Both of the pieces on this disc focus on the sonic matter of factory sounds. Steering clear of the theme of "dehumanization" of factory work and machinery, it instead brings a wide open ear to the beauty inherent in the sonic materials of industrial scale mechanics. Sounds that reveal a deeper humanity within sonic materials revealed by percussionists and recordists alike. EWA 7 builds upon a shifting symbiotic relationship between sampled materials and live players with an all-encompassing sense of groove and texture. All of which makes excellent use of the materials and the players at hand in its realization. Flying Sparks and Heavy Machinery then takes this same textural and inspirational content and applies it to composed music. Peeling away a layer of abstraction just below the sampled textures found in EWA 7. Taken together, these two pieces form two halves a singular sonic vision and a startling sense of what is possible when wide open ears and blistering intelligence are brought to bear upon the tools of sampling technology and compositional prowess. Highly recommended.
Fantastic Merlins: Look Around. 2007. Innova: 670.
Nathan Hanson: tenor saxophone, electronics
Jacqueline Ferrier-Ultan: cello, electronics
Brian Roessler: bass
Federico Ughi: drums
The music of the Fantastic Merlins is informed by many influences and sources. My ears can hear the gentle tug of fellow Minnesota resident George Cartwright's angular compositions and early Curlew sounds. Much of this is reinforced by the cello and saxophone arrangements. But there are also passing references to a full body of jazz history and grounded feeling for a world of musics. The slower tempo tracks finding expressive force through long phrases that exhale through harmonic terrain. Faster tempos touching briefly upon ostinato patterns and groove before dissolving into a sophisticated sense of texture. One can even hear the bitter cold winters of Minneapolis and the undercurrents found in the music of The Bad Plus. Not every shifting passage leaves a lasting impression, but it does leave an itch to hear Look Around again.
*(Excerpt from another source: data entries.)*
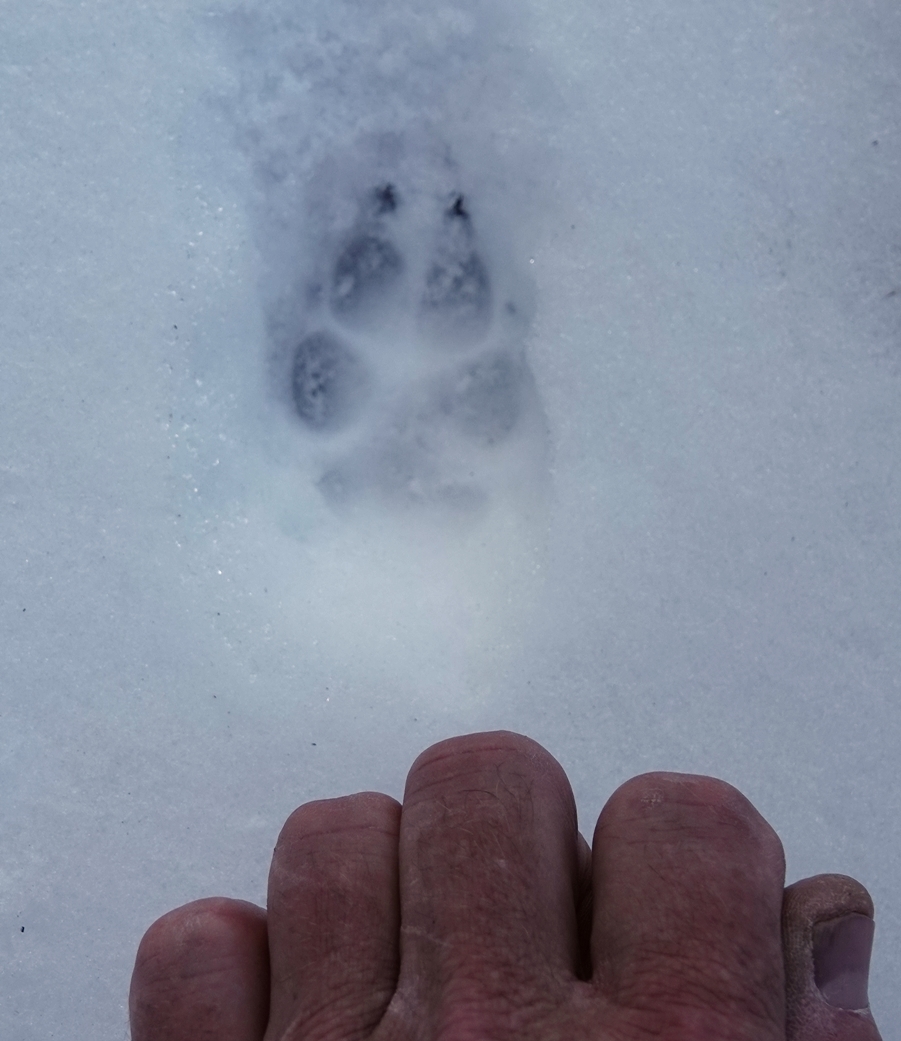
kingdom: Animalia
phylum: Chordata
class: Mammalia
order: Carnivora
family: Canidae
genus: Canis
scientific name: Canis latrans
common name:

Marty Ehrlich: The Long View. 2002. Enja: 9452-2.
Marty Ehrlich: alto saxophone, tenor saxophone, soprano saxophone, flute, bass clarinet
Sam Furnace: alto saxophone, flute
Ned Rothenberg: alto saxophone, bass clarinet
Robert Debellis: tenor saxophone, clarinet
JD Parran: tenor saxophone, contrabass clarinet
Andy Laster: baritone saxophone, clarinet
Eddie Allen: trumpet
James Zollar: trumpet
John Clark: french horn
Clark Gayton: trombone
Marcus Rojas: tuba
Mark Dresser: bass
Michael Sarin: drums
Mark Helias: conductor, bass
Mark Feldman: violin
Ralph Farris: viola
Erik Friedlander: cello
Eddie Bobe: bongos, cowbell
Bobby Previte: drums, bass drum, tambourine
Wayne Horvitz: piano
Ray Anderson: trombone
Pheeroan AkLaff: drums
This disc was a "must have" just on the strength of the personnel included in these sessions. The fact that this is a multi-movement work for shifting ensembles composed by Marty Ehrlich and realized by this all-star ensemble makes this one a long-running favorite in the rotation. The fourth movement in particular is pure bliss with its Wayne Horvitz introduction leading into a brilliant quartet performance from Ehrlich, Horvitz, Dresser and Previte. The rockin' Marcus Rojas tuba introduction for the fifth movement is another highlight. As is the Eddie Allen trumpet solo in the first and the soprano saxophone plus strings, drums and percussion second movement. It's a "must hear." Long form jazz compositions rarely get such aggressively solid realizations as this and the musical material gives these players plenty to dig into.